◆ **Task description**
Write out the records word for word, with no pictures.

Entries shown: Begin

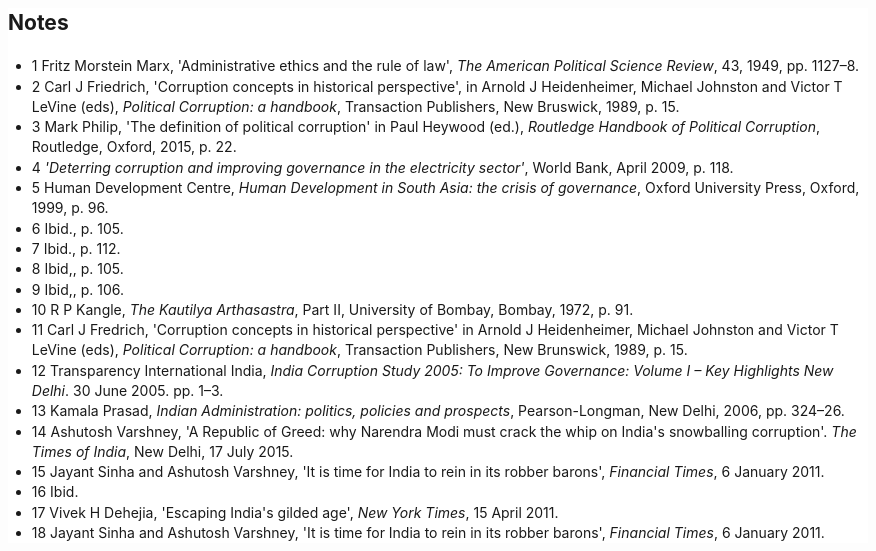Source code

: ## **Notes**

- 1 Fritz Morstein Marx, 'Administrative ethics and the rule of law', *The American Political Science Review*, 43, 1949, pp. 1127–8.
- 2 Carl J Friedrich, 'Corruption concepts in historical perspective', in Arnold J Heidenheimer, Michael Johnston and Victor T LeVine (eds), *Political Corruption: a handbook*, Transaction Publishers, New Bruswick, 1989, p. 15.
- 3 Mark Philip, 'The definition of political corruption' in Paul Heywood (ed.), *Routledge Handbook of Political Corruption*, Routledge, Oxford, 2015, p. 22.
- 4 *'Deterring corruption and improving governance in the electricity sector'*, World Bank, April 2009, p. 118.
- 5 Human Development Centre, *Human Development in South Asia: the crisis of governance*, Oxford University Press, Oxford, 1999, p. 96.
- 6 Ibid., p. 105.
- 7 Ibid., p. 112.
- 8 Ibid,, p. 105.
- 9 Ibid,, p. 106.
- 10 R P Kangle, *The Kautilya Arthasastra*, Part II, University of Bombay, Bombay, 1972, p. 91.
- 11 Carl J Fredrich, 'Corruption concepts in historical perspective' in Arnold J Heidenheimer, Michael Johnston and Victor T LeVine (eds), *Political Corruption: a handbook*, Transaction Publishers, New Brunswick, 1989, p. 15.
- 12 Transparency International India, *India Corruption Study 2005: To Improve Governance: Volume I – Key Highlights New Delhi*. 30 June 2005. pp. 1–3.
- 13 Kamala Prasad, *Indian Administration: politics, policies and prospects*, Pearson-Longman, New Delhi, 2006, pp. 324–26.
- 14 Ashutosh Varshney, 'A Republic of Greed: why Narendra Modi must crack the whip on India's snowballing corruption'. *The Times of India*, New Delhi, 17 July 2015.
- 15 Jayant Sinha and Ashutosh Varshney, 'It is time for India to rein in its robber barons', *Financial Times*, 6 January 2011.
- 16 Ibid.
- 17 Vivek H Dehejia, 'Escaping India's gilded age', *New York Times*, 15 April 2011.
- 18 Jayant Sinha and Ashutosh Varshney, 'It is time for India to rein in its robber barons', *Financial Times*, 6 January 2011.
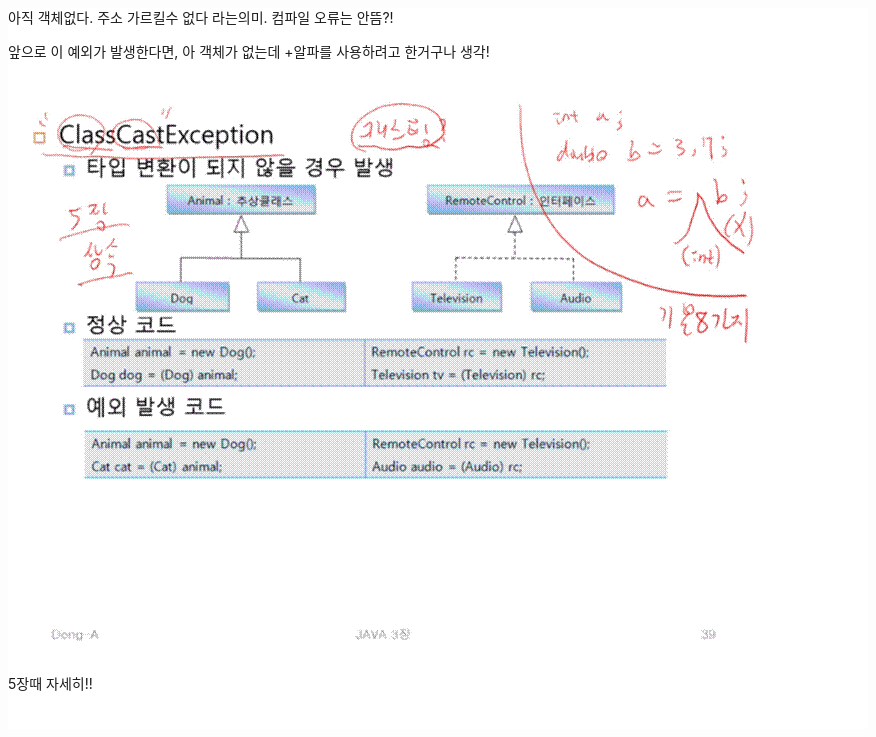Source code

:아직 객체없다. 주소 가르킬수 없다 라는의미. 컴파일 오류는 안뜸?!

앞으로 이 예외가 발생한다면, 아 객체가 없는데 +알파를 사용하려고 한거구나 생각!

<br>

<img src="/images/2022-01-27-(Java)Basic(기초문법)/clip_image160.gif" />

5장때 자세히!!

<br>
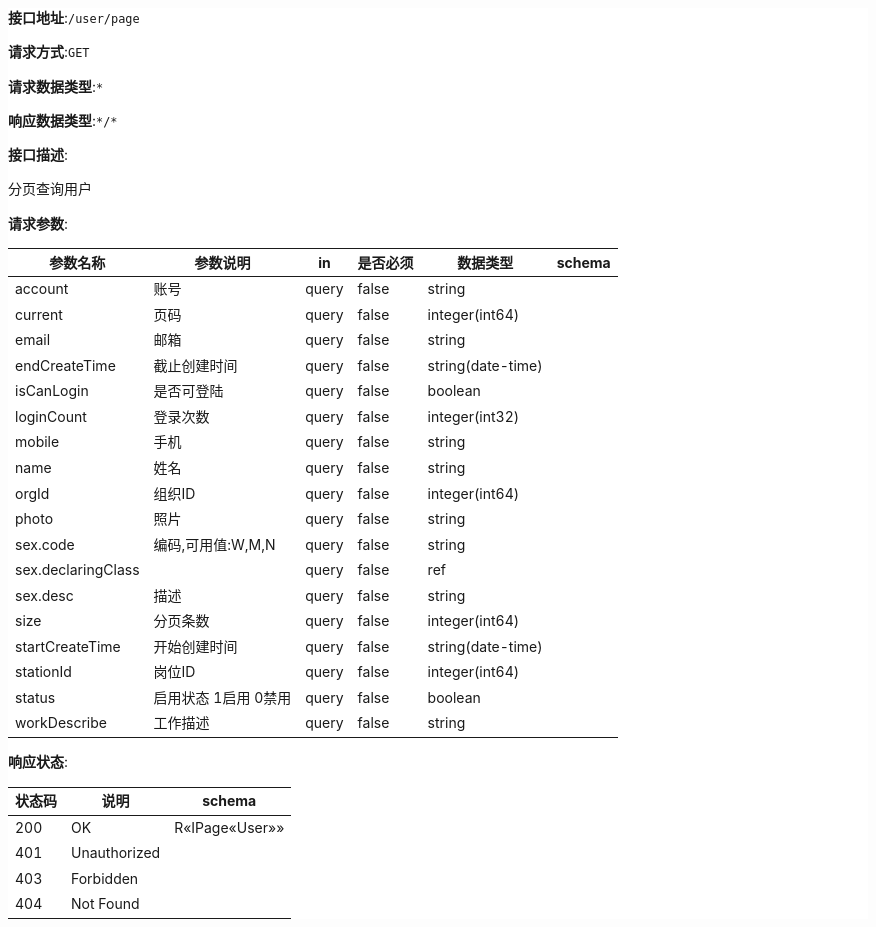 
**接口地址**:`/user/page`


**请求方式**:`GET`


**请求数据类型**:`*`


**响应数据类型**:`*/*`


**接口描述**:<p>分页查询用户</p>



**请求参数**:


| 参数名称 | 参数说明 | in    | 是否必须 | 数据类型 | schema |
| -------- | -------- | ----- | -------- | -------- | ------ |
|account|账号|query|false|string||
|current|页码|query|false|integer(int64)||
|email|邮箱|query|false|string||
|endCreateTime|截止创建时间|query|false|string(date-time)||
|isCanLogin|是否可登陆|query|false|boolean||
|loginCount|登录次数|query|false|integer(int32)||
|mobile|手机|query|false|string||
|name|姓名|query|false|string||
|orgId|组织ID|query|false|integer(int64)||
|photo|照片|query|false|string||
|sex.code|编码,可用值:W,M,N|query|false|string||
|sex.declaringClass||query|false|ref||
|sex.desc|描述|query|false|string||
|size|分页条数|query|false|integer(int64)||
|startCreateTime|开始创建时间|query|false|string(date-time)||
|stationId|岗位ID|query|false|integer(int64)||
|status|启用状态 1启用 0禁用|query|false|boolean||
|workDescribe|工作描述|query|false|string||


**响应状态**:


| 状态码 | 说明 | schema |
| -------- | -------- | ----- | 
|200|OK|R«IPage«User»»|
|401|Unauthorized||
|403|Forbidden||
|404|Not Found||
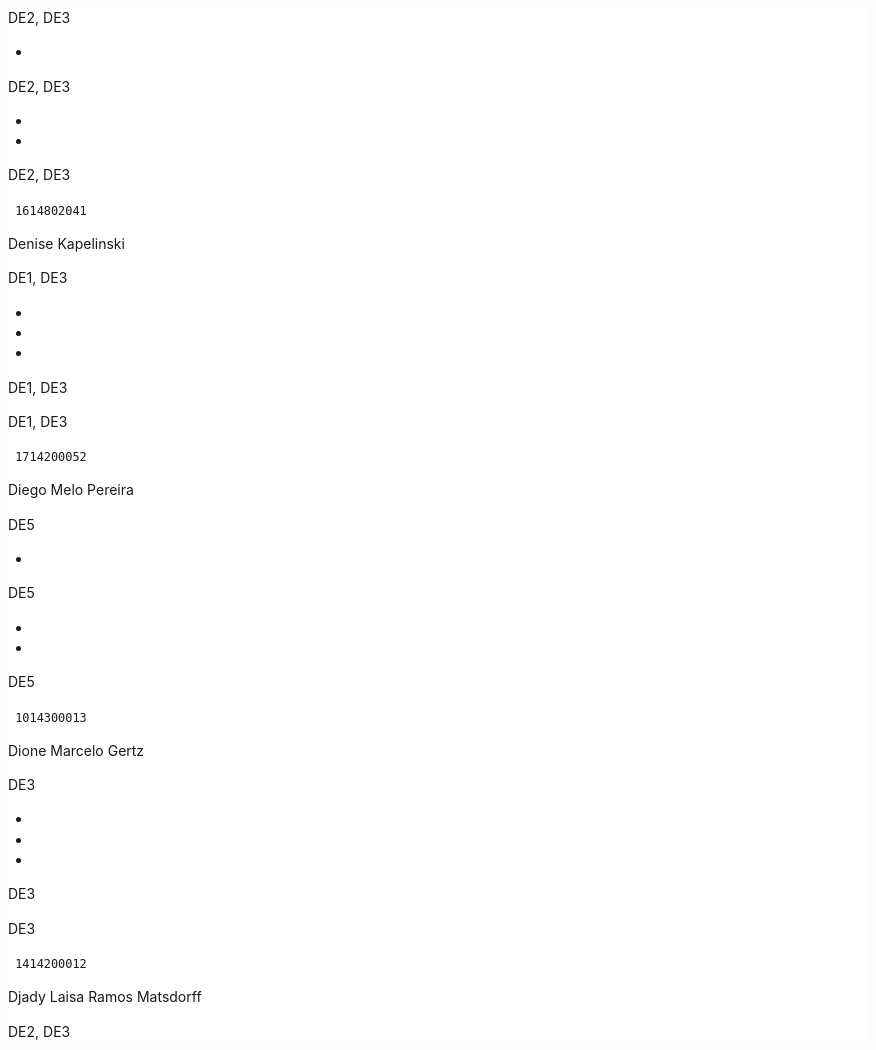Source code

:    DE2, DE3

   -

   DE2, DE3

   -

   -

   DE2, DE3

     1614802041

   Denise Kapelinski

   DE1, DE3

   -

   -

   -

   DE1, DE3

   DE1, DE3

     1714200052

   Diego Melo Pereira

   DE5

   -

   DE5

   -

   -

   DE5

     1014300013

   Dione Marcelo Gertz

   DE3

   -

   -

   -

   DE3

   DE3

     1414200012

   Djady Laisa Ramos Matsdorff

   DE2, DE3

Entries shown: End

◆ **Written solution**
Source code

: ## **Notes**

- 1 Fritz Morstein Marx, 'Administrative ethics and the rule of law', *The American Political Science Review*, 43, 1949, pp. 1127–8.
- 2 Carl J Friedrich, 'Corruption concepts in historical perspective', in Arnold J Heidenheimer, Michael Johnston and Victor T LeVine (eds), *Political Corruption: a handbook*, Transaction Publishers, New Bruswick, 1989, p. 15.
- 3 Mark Philip, 'The definition of political corruption' in Paul Heywood (ed.), *Routledge Handbook of Political Corruption*, Routledge, Oxford, 2015, p. 22.
- 4 *'Deterring corruption and improving governance in the electricity sector'*, World Bank, April 2009, p. 118.
- 5 Human Development Centre, *Human Development in South Asia: the crisis of governance*, Oxford University Press, Oxford, 1999, p. 96.
- 6 Ibid., p. 105.
- 7 Ibid., p. 112.
- 8 Ibid,, p. 105.
- 9 Ibid,, p. 106.
- 10 R P Kangle, *The Kautilya Arthasastra*, Part II, University of Bombay, Bombay, 1972, p. 91.
- 11 Carl J Fredrich, 'Corruption concepts in historical perspective' in Arnold J Heidenheimer, Michael Johnston and Victor T LeVine (eds), *Political Corruption: a handbook*, Transaction Publishers, New Brunswick, 1989, p. 15.
- 12 Transparency International India, *India Corruption Study 2005: To Improve Governance: Volume I – Key Highlights New Delhi*. 30 June 2005. pp. 1–3.
- 13 Kamala Prasad, *Indian Administration: politics, policies and prospects*, Pearson-Longman, New Delhi, 2006, pp. 324–26.
- 14 Ashutosh Varshney, 'A Republic of Greed: why Narendra Modi must crack the whip on India's snowballing corruption'. *The Times of India*, New Delhi, 17 July 2015.
- 15 Jayant Sinha and Ashutosh Varshney, 'It is time for India to rein in its robber barons', *Financial Times*, 6 January 2011.
- 16 Ibid.
- 17 Vivek H Dehejia, 'Escaping India's gilded age', *New York Times*, 15 April 2011.
- 18 Jayant Sinha and Ashutosh Varshney, 'It is time for India to rein in its robber barons', *Financial Times*, 6 January 2011.
Source code

:아직 객체없다. 주소 가르킬수 없다 라는의미. 컴파일 오류는 안뜸?!

앞으로 이 예외가 발생한다면, 아 객체가 없는데 +알파를 사용하려고 한거구나 생각!

<br>

<img src="/images/2022-01-27-(Java)Basic(기초문법)/clip_image160.gif" />

5장때 자세히!!

<br>
**接口地址**:`/user/page`


**请求方式**:`GET`


**请求数据类型**:`*`


**响应数据类型**:`*/*`


**接口描述**:<p>分页查询用户</p>



**请求参数**:


| 参数名称 | 参数说明 | in    | 是否必须 | 数据类型 | schema |
| -------- | -------- | ----- | -------- | -------- | ------ |
|account|账号|query|false|string||
|current|页码|query|false|integer(int64)||
|email|邮箱|query|false|string||
|endCreateTime|截止创建时间|query|false|string(date-time)||
|isCanLogin|是否可登陆|query|false|boolean||
|loginCount|登录次数|query|false|integer(int32)||
|mobile|手机|query|false|string||
|name|姓名|query|false|string||
|orgId|组织ID|query|false|integer(int64)||
|photo|照片|query|false|string||
|sex.code|编码,可用值:W,M,N|query|false|string||
|sex.declaringClass||query|false|ref||
|sex.desc|描述|query|false|string||
|size|分页条数|query|false|integer(int64)||
|startCreateTime|开始创建时间|query|false|string(date-time)||
|stationId|岗位ID|query|false|integer(int64)||
|status|启用状态 1启用 0禁用|query|false|boolean||
|workDescribe|工作描述|query|false|string||


**响应状态**:


| 状态码 | 说明 | schema |
| -------- | -------- | ----- | 
|200|OK|R«IPage«User»»|
|401|Unauthorized||
|403|Forbidden||
|404|Not Found||
Source code

:    DE2, DE3

   -

   DE2, DE3

   -

   -

   DE2, DE3

     1614802041

   Denise Kapelinski

   DE1, DE3

   -

   -

   -

   DE1, DE3

   DE1, DE3

     1714200052

   Diego Melo Pereira

   DE5

   -

   DE5

   -

   -

   DE5

     1014300013

   Dione Marcelo Gertz

   DE3

   -

   -

   -

   DE3

   DE3

     1414200012

   Djady Laisa Ramos Matsdorff

   DE2, DE3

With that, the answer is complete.